The answer should be one number: the count of lines in the listing below with "knee" in them.

*Available records*.
╔══
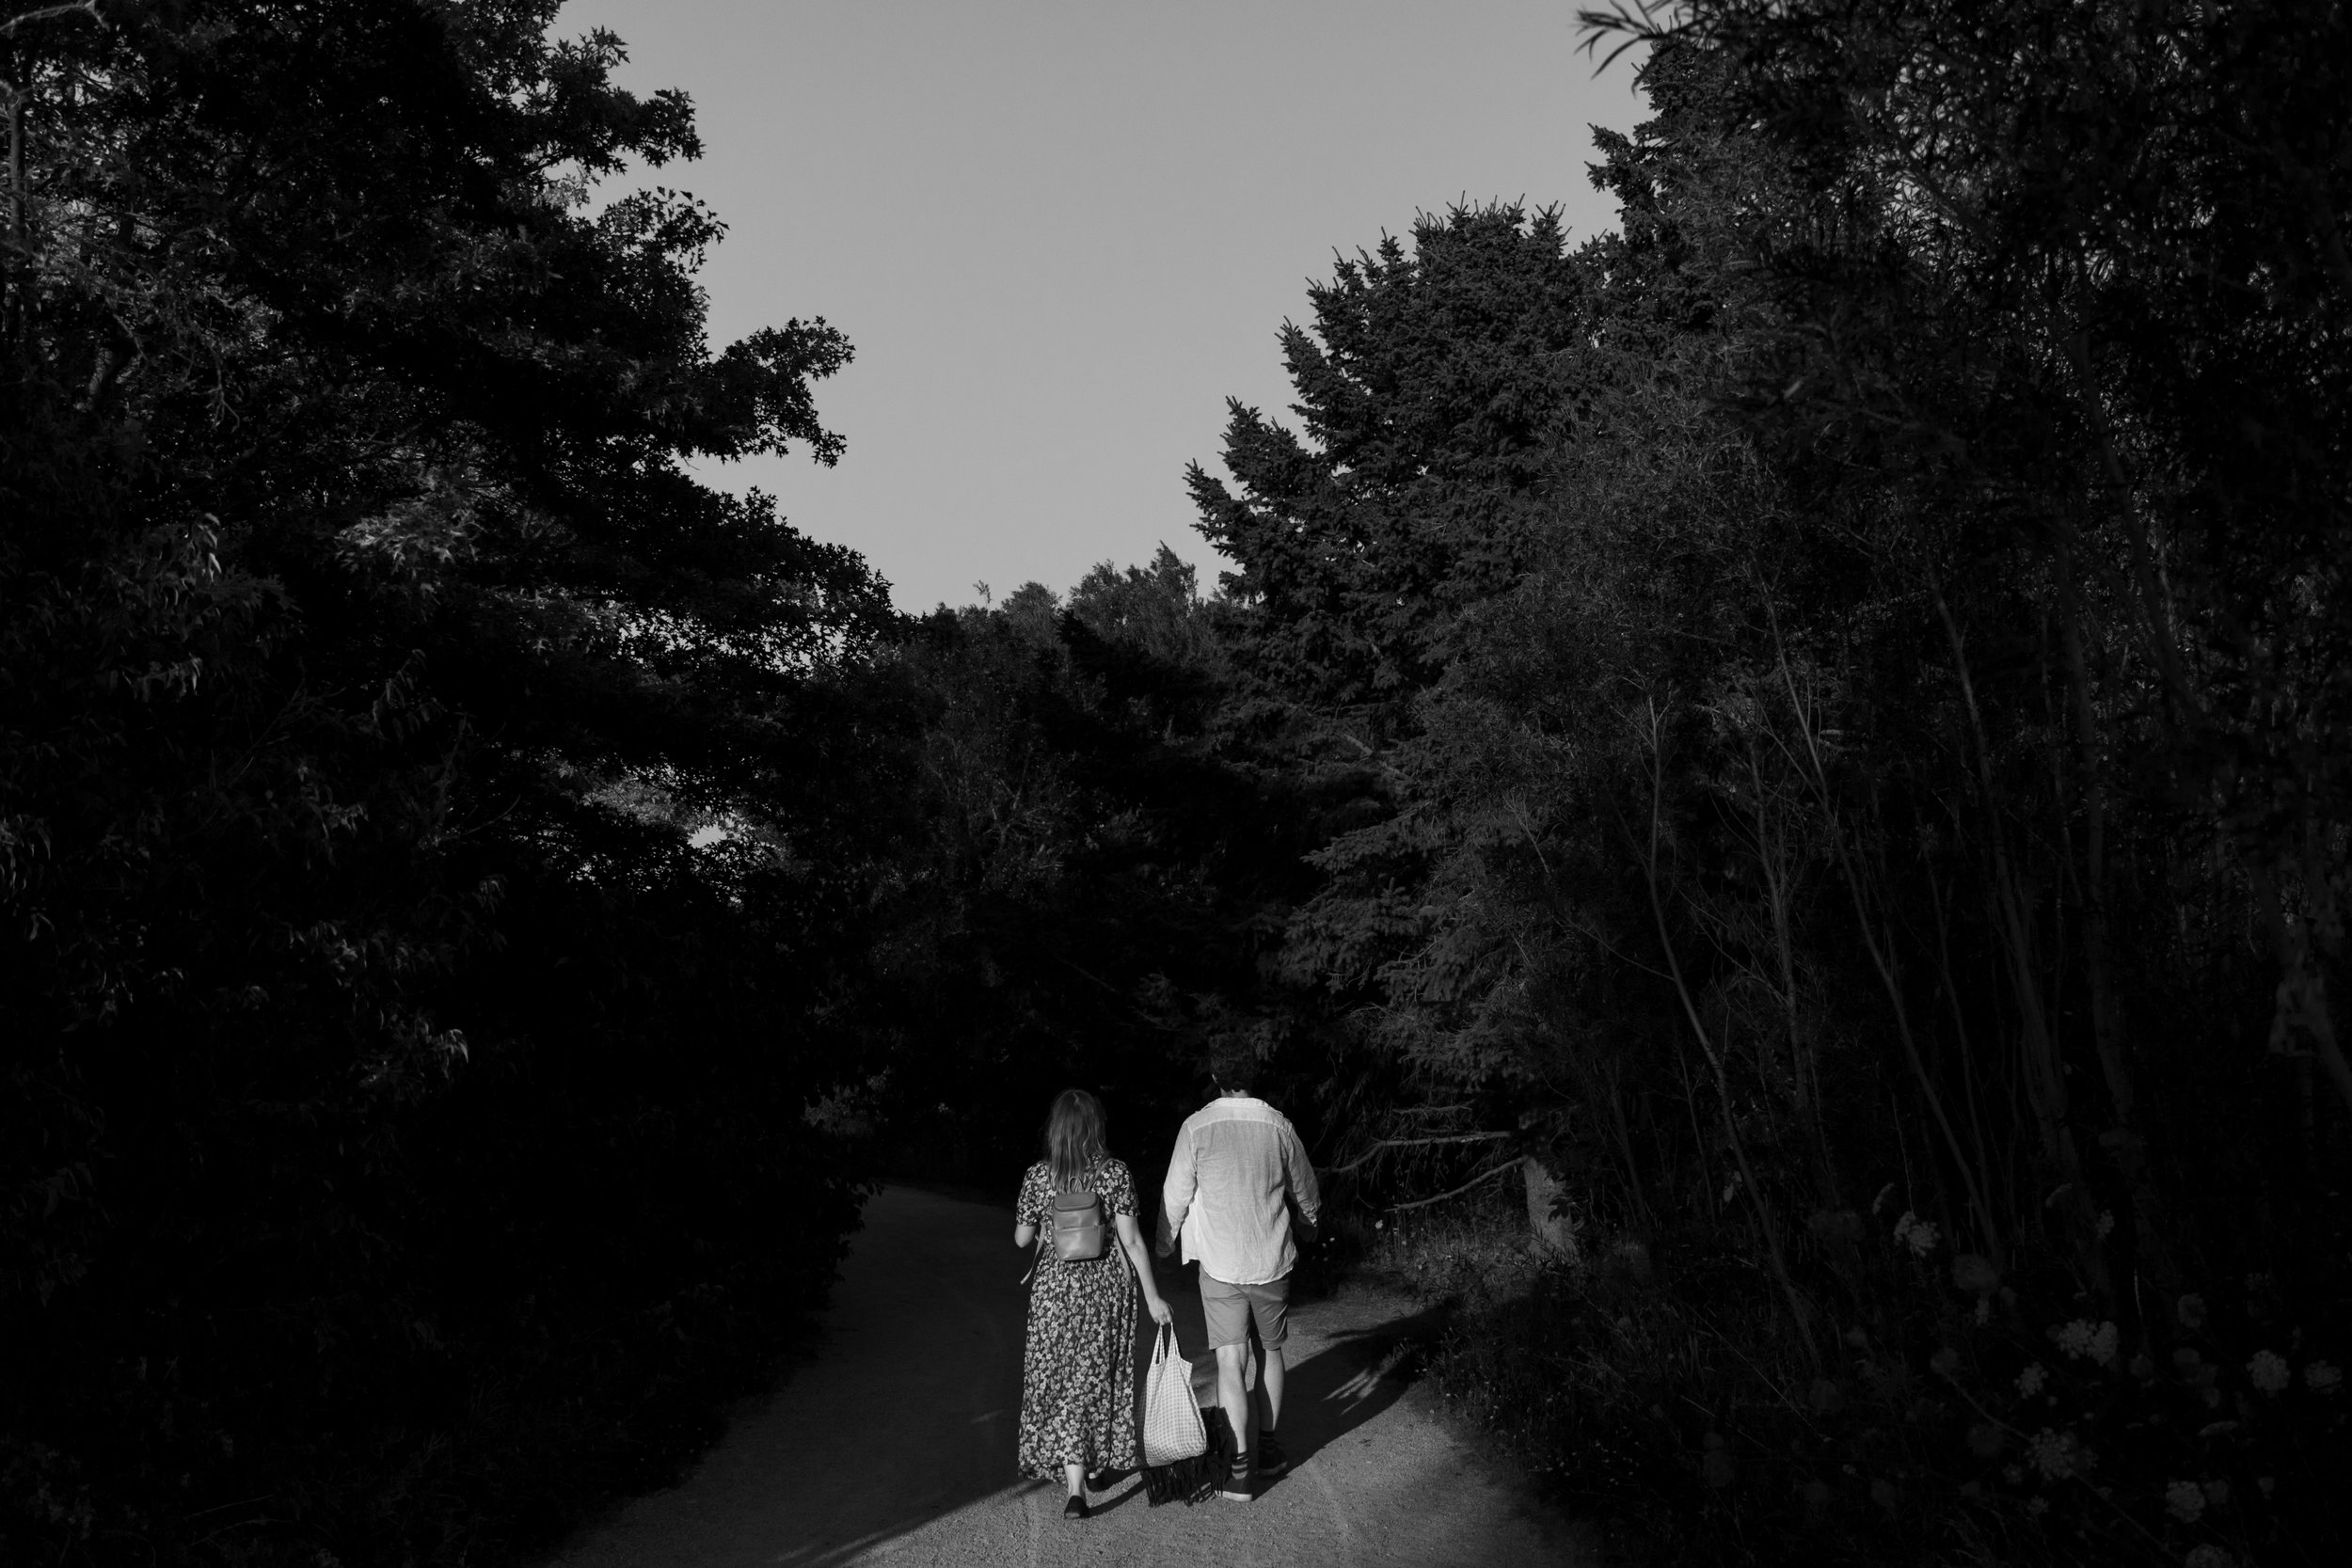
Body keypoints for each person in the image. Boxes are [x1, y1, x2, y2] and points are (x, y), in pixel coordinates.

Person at [1155, 1039, 1321, 1501]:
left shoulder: (1196, 1127)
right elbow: (1304, 1186)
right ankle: (1268, 1448)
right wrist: (1309, 1222)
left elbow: (1175, 1194)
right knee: (1270, 1350)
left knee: (1230, 1359)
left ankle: (1241, 1470)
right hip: (1270, 1259)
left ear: (1214, 1076)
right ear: (1255, 1074)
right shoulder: (1277, 1124)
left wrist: (1164, 1245)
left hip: (1221, 1263)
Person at [1013, 1088, 1175, 1522]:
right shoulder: (1114, 1173)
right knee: (1098, 1380)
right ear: (1096, 1128)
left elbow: (1021, 1239)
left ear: (1056, 1130)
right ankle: (1093, 1462)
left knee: (1062, 1384)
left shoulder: (1037, 1177)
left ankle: (1075, 1489)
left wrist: (1045, 1229)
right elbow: (1133, 1241)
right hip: (1103, 1292)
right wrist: (1154, 1295)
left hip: (1054, 1295)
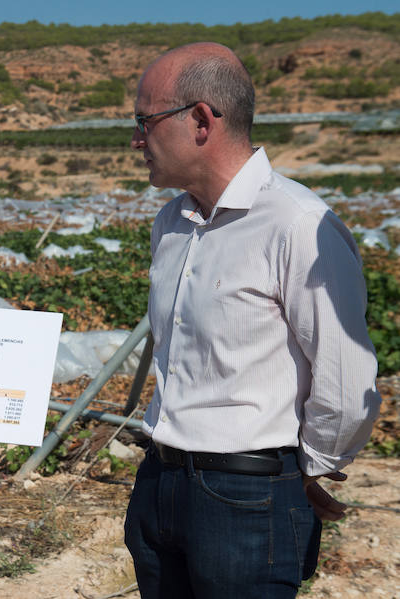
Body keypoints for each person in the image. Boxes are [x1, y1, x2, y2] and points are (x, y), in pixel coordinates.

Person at [123, 42, 382, 598]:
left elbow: (345, 377)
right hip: (159, 483)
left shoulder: (296, 225)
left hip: (246, 497)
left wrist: (306, 470)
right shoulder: (172, 222)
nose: (135, 139)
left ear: (200, 120)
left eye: (145, 121)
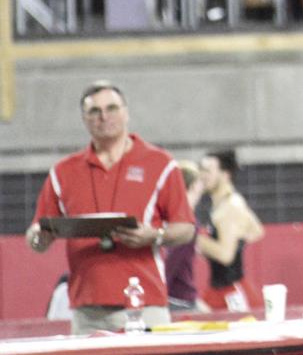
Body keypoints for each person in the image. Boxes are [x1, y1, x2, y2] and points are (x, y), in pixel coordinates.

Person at [24, 81, 196, 334]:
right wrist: (39, 238)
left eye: (112, 108)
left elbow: (186, 228)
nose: (104, 117)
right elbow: (37, 233)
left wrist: (155, 236)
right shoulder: (63, 171)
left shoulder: (160, 163)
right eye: (95, 111)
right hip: (87, 312)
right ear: (84, 119)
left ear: (126, 113)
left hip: (145, 305)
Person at [196, 150, 265, 311]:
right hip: (219, 288)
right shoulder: (230, 201)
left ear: (225, 175)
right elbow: (256, 230)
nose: (202, 175)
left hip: (230, 291)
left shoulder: (229, 207)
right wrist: (236, 239)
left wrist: (195, 238)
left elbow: (225, 256)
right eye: (201, 169)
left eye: (207, 171)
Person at [165, 159, 206, 313]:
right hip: (179, 300)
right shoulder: (186, 222)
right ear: (195, 185)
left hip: (176, 297)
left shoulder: (172, 217)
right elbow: (171, 263)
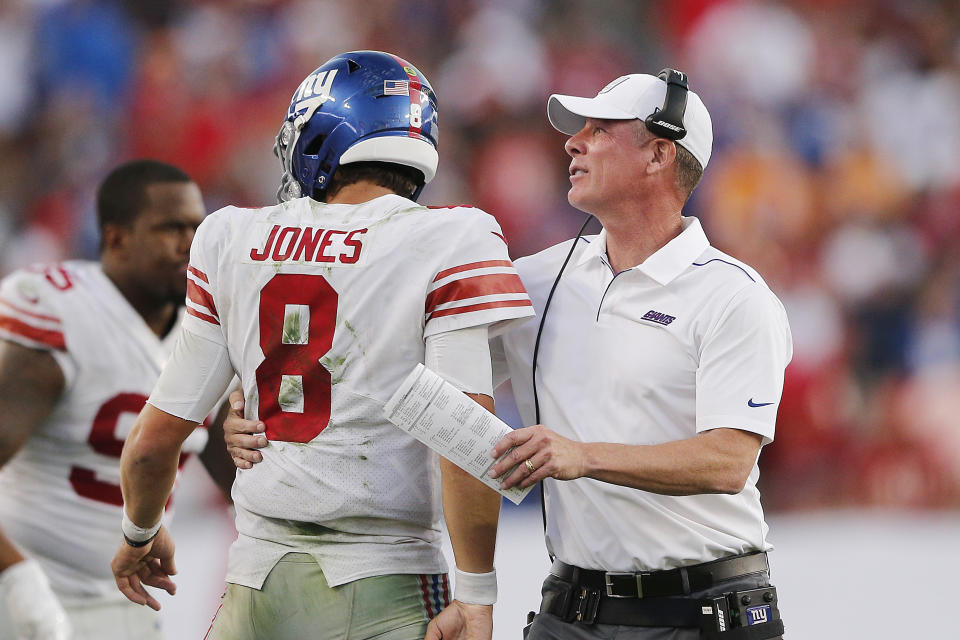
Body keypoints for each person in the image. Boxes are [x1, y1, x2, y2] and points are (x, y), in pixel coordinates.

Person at [109, 50, 534, 640]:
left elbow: (154, 445)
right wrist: (477, 594)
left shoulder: (231, 235)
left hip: (254, 588)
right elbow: (464, 432)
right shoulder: (451, 237)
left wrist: (139, 533)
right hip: (383, 585)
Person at [484, 70, 793, 639]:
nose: (574, 141)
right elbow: (431, 372)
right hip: (570, 608)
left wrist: (585, 455)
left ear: (658, 154)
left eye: (601, 129)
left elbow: (728, 462)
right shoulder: (533, 280)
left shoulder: (733, 295)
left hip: (704, 609)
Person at [0, 159, 236, 640]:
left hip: (126, 602)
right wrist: (15, 578)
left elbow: (241, 481)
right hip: (29, 597)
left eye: (197, 227)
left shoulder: (209, 333)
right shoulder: (64, 316)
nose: (190, 244)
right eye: (171, 228)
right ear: (117, 238)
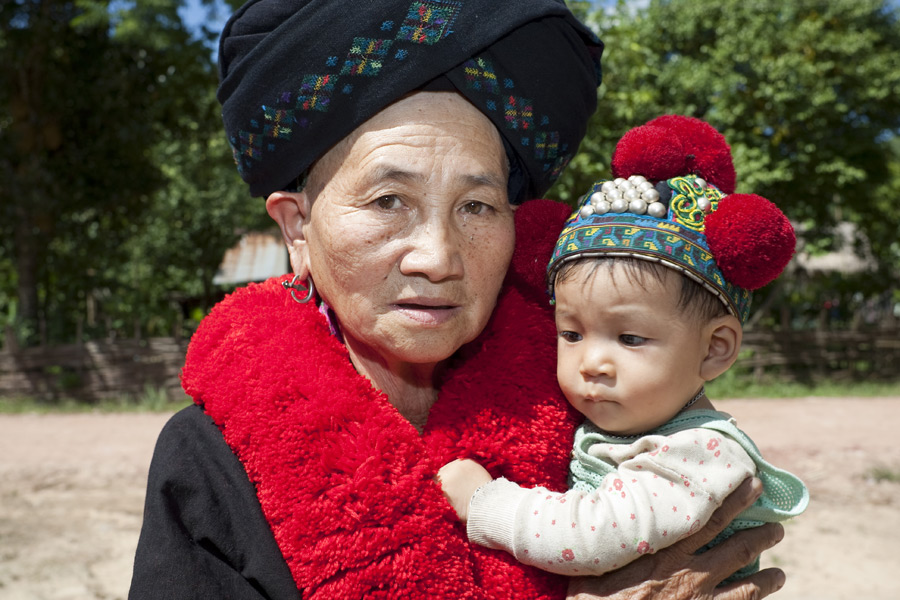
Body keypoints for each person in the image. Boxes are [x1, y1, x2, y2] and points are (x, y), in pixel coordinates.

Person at [129, 2, 788, 598]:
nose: (439, 259)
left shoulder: (591, 400)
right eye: (389, 201)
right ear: (297, 227)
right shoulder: (207, 464)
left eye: (477, 206)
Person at [437, 115, 808, 581]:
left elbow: (593, 537)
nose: (591, 363)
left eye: (630, 338)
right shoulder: (622, 424)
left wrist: (486, 503)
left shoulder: (702, 453)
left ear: (715, 348)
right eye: (571, 334)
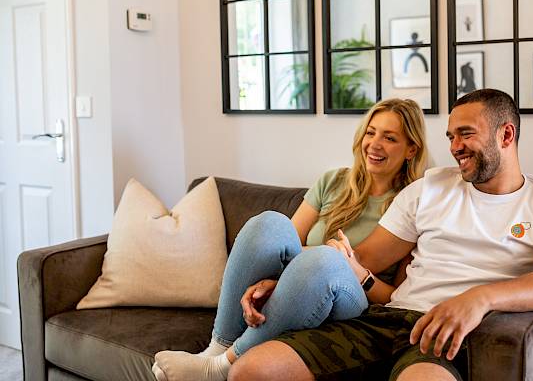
╚══
*Response*. 4